Tuesday, July 26, 2022

The Age Old Question...

I touched on it briefly yesterday but going to talk more about it today.  It's been quite the eventful uneventful health year. 

Brent and I are normally really healthy so we have a high deductible plan for insurance. (my overseas readers hold on for a second and I'll try and explain what that means) He doesn't have a monthly amount taken from his paycheck to cover medical, the plan charges as you use it basically. Preventative care is covered, think annual wellness exams and flu shots, and anything else we pay for it out of pocket until our limit is reached, then insurance picks up the rest of the year at like 80%.

We still get the negotiated discounts from Blue Cross, but pay the balance instead of just a $20 co-pay.

Normally this is a good deal. Sometimes there are exceptions. The year Katie broke her ankle we hit our deductible by March, for instance, but most years we don't come anywhere close to hitting that mark.

This year, depending on what Dr. Rask says tomorrow, we might sail past it. And if I were a betting person I'd say I will have a battery of tests tomorrow and discover that my quick Dr. Google search Thursday was right and it's tendonitis.(De Quervain's tendinosis to be specific) Because that is the way the year has gone.

Something odd comes up (vaginal bleeding, a lump on my leg, wrist pain) I get a full medical work-up with the "this could be nothing, or it could be significant" talk to find that yeah, it was nothing. But because of my age I can't just let things slide.

What a bitch that is.

And it really is age related. Things that aren't a big deal when you are younger become issues as you age. Sometimes it's just things don't happen to your body when you are younger that do happen when you age. Skin bumps and tags and raised areas. Most of them are no big deal. When you are younger you don't get the proliferation of them that show up when you are older. (full disclosure, I had three biopsies done before my mid-40s, one was precancerous so I am absolutely not advocating for ignoring any odd skin coloration or bumps!) I have so many spots, raised areas, odd texture spots and what the hell is that now places on my skin and it seems like I get a new one every few months. Usually at my every other year full body scan I get the hand wave, looks good dismissed. This year I could have as well but I had a spot on my leg that was in just the wrong place. It was constantly aggravated. 

My dermatologist was pretty sure it was nothing, but spots that don't heal are an issue. So was it not healing because of where it was located so it was always sore, or was it always sore and that's why it was so noticeable?  The biopsy came back that it wasn't a big deal. Just doctor cost, extraction cost, lab cost.

Pretty much the same as when I had the random bleeding in February. Initial doctor visit, specialist doctor, biopsy, lab, ultrasound. It's nothing, your uterus is just old and shriveling up. It's normal.

* [Data extract]:
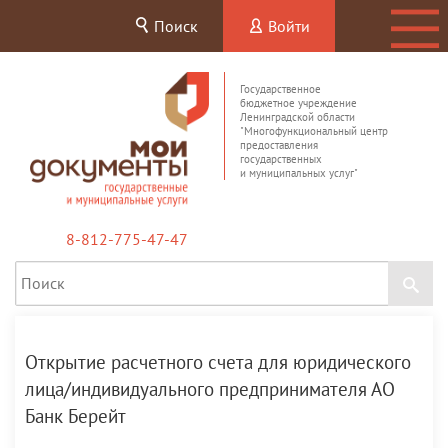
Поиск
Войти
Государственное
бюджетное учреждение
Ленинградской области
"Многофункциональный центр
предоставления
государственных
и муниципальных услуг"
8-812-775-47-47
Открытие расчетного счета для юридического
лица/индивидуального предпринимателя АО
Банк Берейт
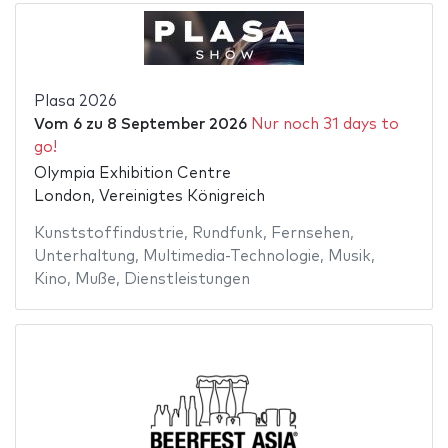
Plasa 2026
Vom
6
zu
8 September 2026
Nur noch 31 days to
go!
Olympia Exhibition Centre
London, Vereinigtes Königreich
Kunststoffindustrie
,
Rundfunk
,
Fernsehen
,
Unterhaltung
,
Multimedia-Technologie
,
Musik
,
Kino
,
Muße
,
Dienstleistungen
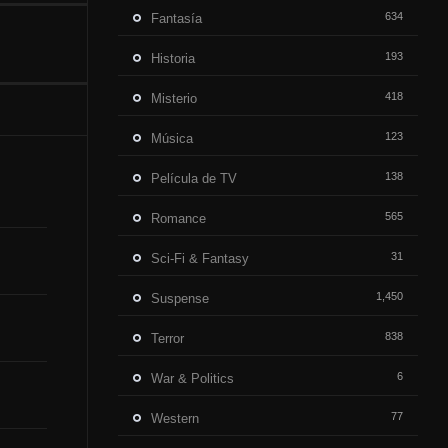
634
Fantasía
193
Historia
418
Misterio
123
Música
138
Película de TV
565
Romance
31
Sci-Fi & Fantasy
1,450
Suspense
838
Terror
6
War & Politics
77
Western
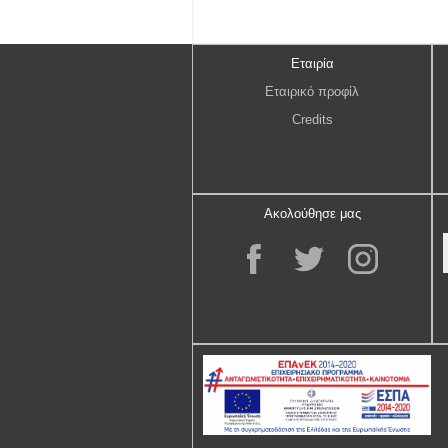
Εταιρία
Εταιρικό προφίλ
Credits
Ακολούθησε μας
---
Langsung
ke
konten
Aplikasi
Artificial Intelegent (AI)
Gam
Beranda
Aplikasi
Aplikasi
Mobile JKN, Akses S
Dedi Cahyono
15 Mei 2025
---
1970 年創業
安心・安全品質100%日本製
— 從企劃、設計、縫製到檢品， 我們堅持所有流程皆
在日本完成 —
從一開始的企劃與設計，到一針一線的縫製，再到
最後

* [Exercise instructions]:
1. Repeat the part of the blog post between "Something odd comes" and "let things slide.", inclusive, word for word.
2. In the blog post, what kind of insurance plan does the writer say the household has?

* [Answers by task]:
1.
Something odd comes up (vaginal bleeding, a lump on my leg, wrist pain) I get a full medical work-up with the "this could be nothing, or it could be significant" talk to find that yeah, it was nothing. But because of my age I can't just let things slide.

2. A high deductible plan.